Data records
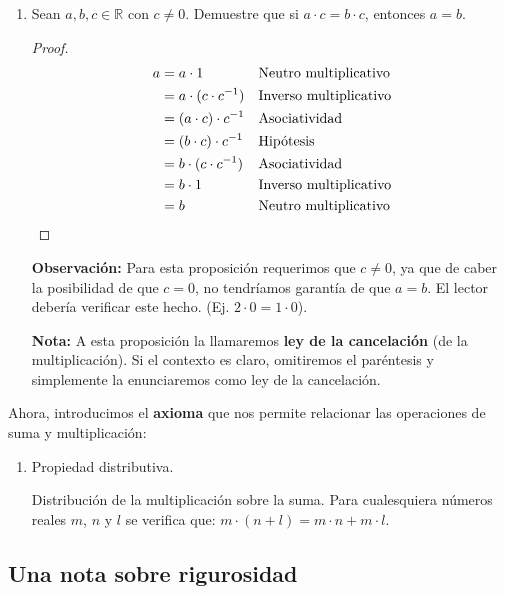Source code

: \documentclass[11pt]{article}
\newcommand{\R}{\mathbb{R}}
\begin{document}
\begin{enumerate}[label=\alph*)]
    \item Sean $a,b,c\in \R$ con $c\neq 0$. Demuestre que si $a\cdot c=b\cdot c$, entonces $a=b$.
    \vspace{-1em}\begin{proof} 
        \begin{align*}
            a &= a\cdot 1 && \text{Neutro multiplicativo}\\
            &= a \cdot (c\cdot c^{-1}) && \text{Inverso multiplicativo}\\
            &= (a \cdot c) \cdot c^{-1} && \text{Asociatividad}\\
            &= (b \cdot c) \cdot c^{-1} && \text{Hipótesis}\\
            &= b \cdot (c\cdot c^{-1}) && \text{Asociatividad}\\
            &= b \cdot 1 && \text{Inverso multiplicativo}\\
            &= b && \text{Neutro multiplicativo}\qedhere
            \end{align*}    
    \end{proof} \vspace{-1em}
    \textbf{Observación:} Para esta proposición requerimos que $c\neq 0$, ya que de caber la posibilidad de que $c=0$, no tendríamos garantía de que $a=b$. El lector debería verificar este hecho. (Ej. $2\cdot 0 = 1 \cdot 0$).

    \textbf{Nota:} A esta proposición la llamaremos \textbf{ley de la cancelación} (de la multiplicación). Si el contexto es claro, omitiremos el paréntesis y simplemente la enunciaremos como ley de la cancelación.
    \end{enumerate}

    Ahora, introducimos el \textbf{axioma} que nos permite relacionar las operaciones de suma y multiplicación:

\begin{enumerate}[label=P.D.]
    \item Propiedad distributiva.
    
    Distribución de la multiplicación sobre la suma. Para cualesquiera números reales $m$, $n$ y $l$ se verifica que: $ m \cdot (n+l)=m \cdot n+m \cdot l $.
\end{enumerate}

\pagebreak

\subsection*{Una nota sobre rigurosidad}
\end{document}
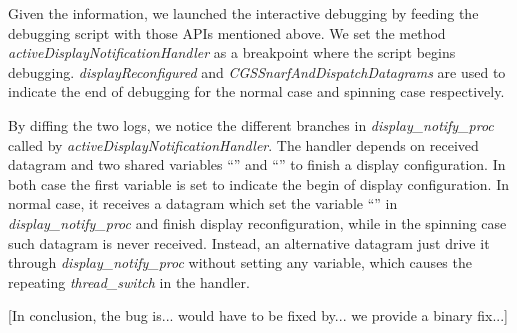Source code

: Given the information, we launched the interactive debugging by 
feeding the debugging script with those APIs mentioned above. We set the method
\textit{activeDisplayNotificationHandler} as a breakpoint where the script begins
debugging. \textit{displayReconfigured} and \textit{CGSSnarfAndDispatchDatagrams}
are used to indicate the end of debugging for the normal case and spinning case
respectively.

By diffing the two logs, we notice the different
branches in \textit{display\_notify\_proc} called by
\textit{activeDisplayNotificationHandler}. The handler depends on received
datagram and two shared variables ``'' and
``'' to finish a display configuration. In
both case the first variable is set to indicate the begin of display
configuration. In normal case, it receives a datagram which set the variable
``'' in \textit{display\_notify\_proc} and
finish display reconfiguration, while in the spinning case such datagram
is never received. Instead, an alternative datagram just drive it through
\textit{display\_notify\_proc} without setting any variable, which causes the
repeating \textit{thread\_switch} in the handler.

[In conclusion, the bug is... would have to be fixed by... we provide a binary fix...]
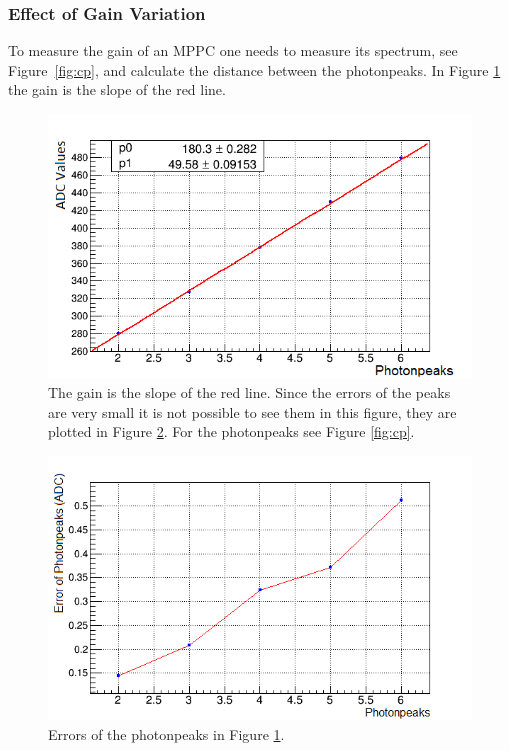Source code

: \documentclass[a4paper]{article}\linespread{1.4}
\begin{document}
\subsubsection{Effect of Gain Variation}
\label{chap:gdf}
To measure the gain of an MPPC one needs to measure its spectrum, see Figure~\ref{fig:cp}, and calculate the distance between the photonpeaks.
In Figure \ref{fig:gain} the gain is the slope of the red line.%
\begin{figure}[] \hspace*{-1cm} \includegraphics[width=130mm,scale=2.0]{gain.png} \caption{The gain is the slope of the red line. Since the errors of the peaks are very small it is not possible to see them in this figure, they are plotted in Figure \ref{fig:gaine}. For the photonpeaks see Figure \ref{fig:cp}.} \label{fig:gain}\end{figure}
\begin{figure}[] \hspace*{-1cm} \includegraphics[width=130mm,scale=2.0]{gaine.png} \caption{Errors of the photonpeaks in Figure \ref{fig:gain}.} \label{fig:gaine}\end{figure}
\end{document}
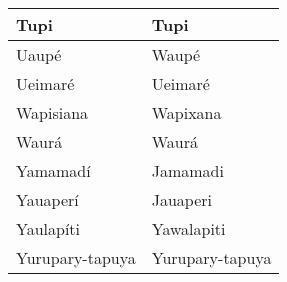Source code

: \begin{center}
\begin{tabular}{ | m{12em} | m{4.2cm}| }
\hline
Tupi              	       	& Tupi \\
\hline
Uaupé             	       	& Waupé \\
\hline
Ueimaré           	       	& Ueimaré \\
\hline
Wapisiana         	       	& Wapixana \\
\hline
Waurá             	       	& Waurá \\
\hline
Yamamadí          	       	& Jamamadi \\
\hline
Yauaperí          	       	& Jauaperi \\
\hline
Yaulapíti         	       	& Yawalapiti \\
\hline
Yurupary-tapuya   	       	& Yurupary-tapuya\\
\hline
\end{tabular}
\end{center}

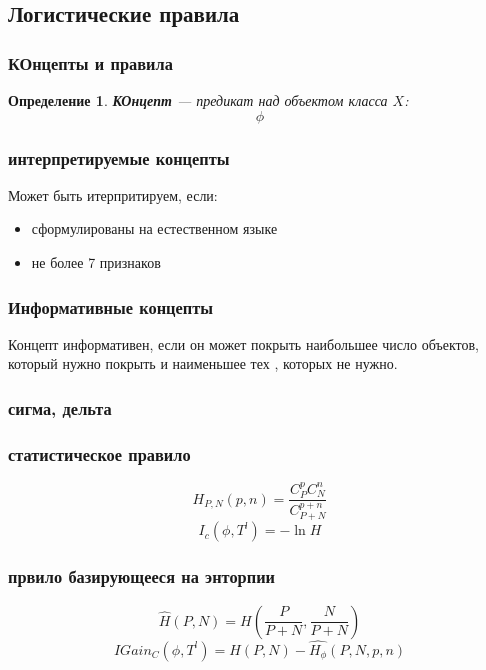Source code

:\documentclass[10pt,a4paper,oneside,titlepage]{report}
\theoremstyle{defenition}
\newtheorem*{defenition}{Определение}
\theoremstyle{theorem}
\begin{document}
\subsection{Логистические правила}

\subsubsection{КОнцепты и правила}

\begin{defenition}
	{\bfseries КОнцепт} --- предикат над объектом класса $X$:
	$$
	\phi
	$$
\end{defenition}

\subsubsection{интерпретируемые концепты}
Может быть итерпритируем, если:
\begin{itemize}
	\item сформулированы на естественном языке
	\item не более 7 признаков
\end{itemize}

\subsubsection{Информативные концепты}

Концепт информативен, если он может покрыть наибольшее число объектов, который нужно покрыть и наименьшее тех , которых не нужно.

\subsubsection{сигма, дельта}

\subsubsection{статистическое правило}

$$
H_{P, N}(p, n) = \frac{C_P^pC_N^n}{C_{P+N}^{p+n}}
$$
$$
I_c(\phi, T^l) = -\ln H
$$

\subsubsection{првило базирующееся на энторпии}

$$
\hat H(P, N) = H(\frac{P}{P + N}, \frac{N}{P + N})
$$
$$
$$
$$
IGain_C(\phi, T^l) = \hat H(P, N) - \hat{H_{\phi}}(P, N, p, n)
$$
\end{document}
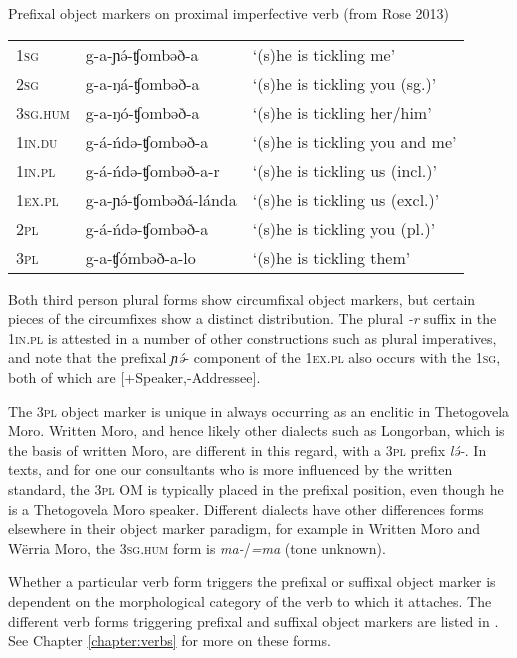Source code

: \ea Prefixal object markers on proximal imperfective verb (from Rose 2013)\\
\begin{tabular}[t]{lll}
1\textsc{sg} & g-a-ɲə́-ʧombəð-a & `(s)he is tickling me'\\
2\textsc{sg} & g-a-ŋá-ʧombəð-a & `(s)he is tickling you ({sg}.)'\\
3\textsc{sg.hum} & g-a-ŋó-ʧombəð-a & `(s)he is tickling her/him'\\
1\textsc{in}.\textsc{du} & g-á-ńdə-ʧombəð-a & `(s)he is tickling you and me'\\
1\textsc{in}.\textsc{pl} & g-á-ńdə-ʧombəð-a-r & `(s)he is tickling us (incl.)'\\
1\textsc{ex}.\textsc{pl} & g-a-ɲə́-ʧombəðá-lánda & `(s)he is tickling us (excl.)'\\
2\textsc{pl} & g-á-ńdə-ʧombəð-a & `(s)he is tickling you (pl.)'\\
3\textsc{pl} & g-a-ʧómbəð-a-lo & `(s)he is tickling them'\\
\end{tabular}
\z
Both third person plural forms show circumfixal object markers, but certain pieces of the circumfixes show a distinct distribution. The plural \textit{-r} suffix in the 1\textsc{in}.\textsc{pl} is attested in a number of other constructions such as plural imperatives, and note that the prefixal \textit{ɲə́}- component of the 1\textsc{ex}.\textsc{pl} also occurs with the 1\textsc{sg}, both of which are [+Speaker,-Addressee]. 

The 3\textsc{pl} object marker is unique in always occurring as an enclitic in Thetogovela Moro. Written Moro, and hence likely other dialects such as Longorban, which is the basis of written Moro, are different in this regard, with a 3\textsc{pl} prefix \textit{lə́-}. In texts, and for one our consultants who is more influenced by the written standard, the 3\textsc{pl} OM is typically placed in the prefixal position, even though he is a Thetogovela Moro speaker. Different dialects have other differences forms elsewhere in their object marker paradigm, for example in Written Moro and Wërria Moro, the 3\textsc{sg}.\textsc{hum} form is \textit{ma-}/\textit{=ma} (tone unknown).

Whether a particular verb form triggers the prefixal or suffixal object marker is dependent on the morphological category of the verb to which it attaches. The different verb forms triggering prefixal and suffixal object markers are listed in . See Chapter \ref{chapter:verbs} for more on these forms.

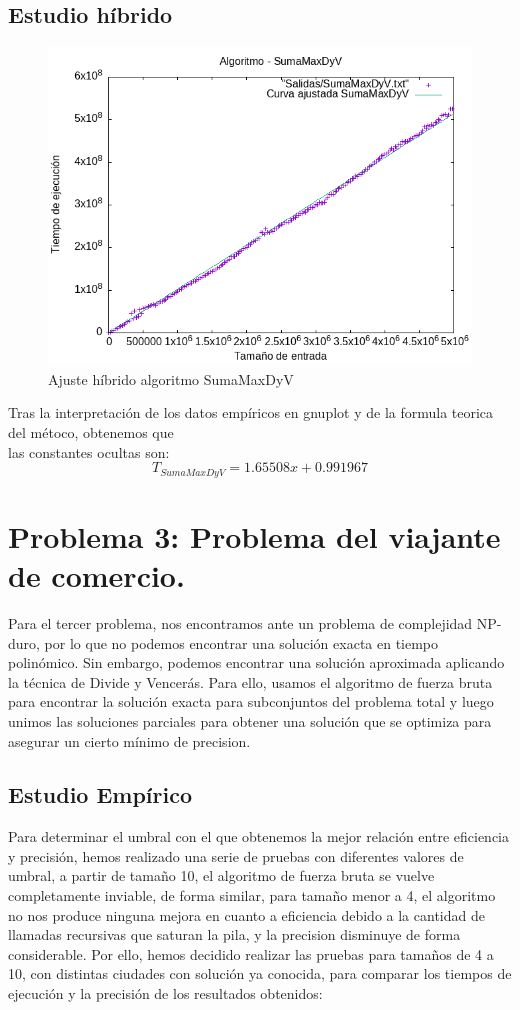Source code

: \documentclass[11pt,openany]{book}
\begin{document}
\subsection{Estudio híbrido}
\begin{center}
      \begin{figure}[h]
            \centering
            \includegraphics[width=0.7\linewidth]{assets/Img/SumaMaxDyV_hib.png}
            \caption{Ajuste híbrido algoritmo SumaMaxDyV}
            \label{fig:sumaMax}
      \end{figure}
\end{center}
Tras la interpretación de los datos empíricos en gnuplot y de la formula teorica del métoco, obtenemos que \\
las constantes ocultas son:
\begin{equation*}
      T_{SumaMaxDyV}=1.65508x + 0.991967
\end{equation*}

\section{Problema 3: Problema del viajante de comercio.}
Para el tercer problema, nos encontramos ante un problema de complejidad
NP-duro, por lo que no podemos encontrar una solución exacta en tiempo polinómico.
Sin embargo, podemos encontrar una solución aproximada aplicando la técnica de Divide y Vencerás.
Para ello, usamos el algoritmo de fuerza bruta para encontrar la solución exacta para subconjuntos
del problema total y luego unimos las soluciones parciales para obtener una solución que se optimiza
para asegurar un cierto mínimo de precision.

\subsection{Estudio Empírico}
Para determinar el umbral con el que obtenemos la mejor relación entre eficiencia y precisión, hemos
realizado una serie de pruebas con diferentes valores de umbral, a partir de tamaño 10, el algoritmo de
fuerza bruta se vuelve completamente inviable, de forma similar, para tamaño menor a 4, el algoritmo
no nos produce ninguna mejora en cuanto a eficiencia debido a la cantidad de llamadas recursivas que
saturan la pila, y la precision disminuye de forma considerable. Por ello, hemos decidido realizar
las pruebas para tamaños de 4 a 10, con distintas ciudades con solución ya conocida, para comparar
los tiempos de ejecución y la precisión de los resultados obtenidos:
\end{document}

• [ASSIGNMENT] Please transcribe only the lines in the records above running from the line that has "Both third person" through the line that has "marker is unique", both included, exactly as they appear.

• [TASK OUTPUT]
Both third person plural forms show circumfixal object markers, but certain pieces of the circumfixes show a distinct distribution. The plural \textit{-r} suffix in the 1\textsc{in}.\textsc{pl} is attested in a number of other constructions such as plural imperatives, and note that the prefixal \textit{ɲə́}- component of the 1\textsc{ex}.\textsc{pl} also occurs with the 1\textsc{sg}, both of which are [+Speaker,-Addressee]. 

The 3\textsc{pl} object marker is unique in always occurring as an enclitic in Thetogovela Moro. Written Moro, and hence likely other dialects such as Longorban, which is the basis of written Moro, are different in this regard, with a 3\textsc{pl} prefix \textit{lə́-}. In texts, and for one our consultants who is more influenced by the written standard, the 3\textsc{pl} OM is typically placed in the prefixal position, even though he is a Thetogovela Moro speaker. Different dialects have other differences forms elsewhere in their object marker paradigm, for example in Written Moro and Wërria Moro, the 3\textsc{sg}.\textsc{hum} form is \textit{ma-}/\textit{=ma} (tone unknown).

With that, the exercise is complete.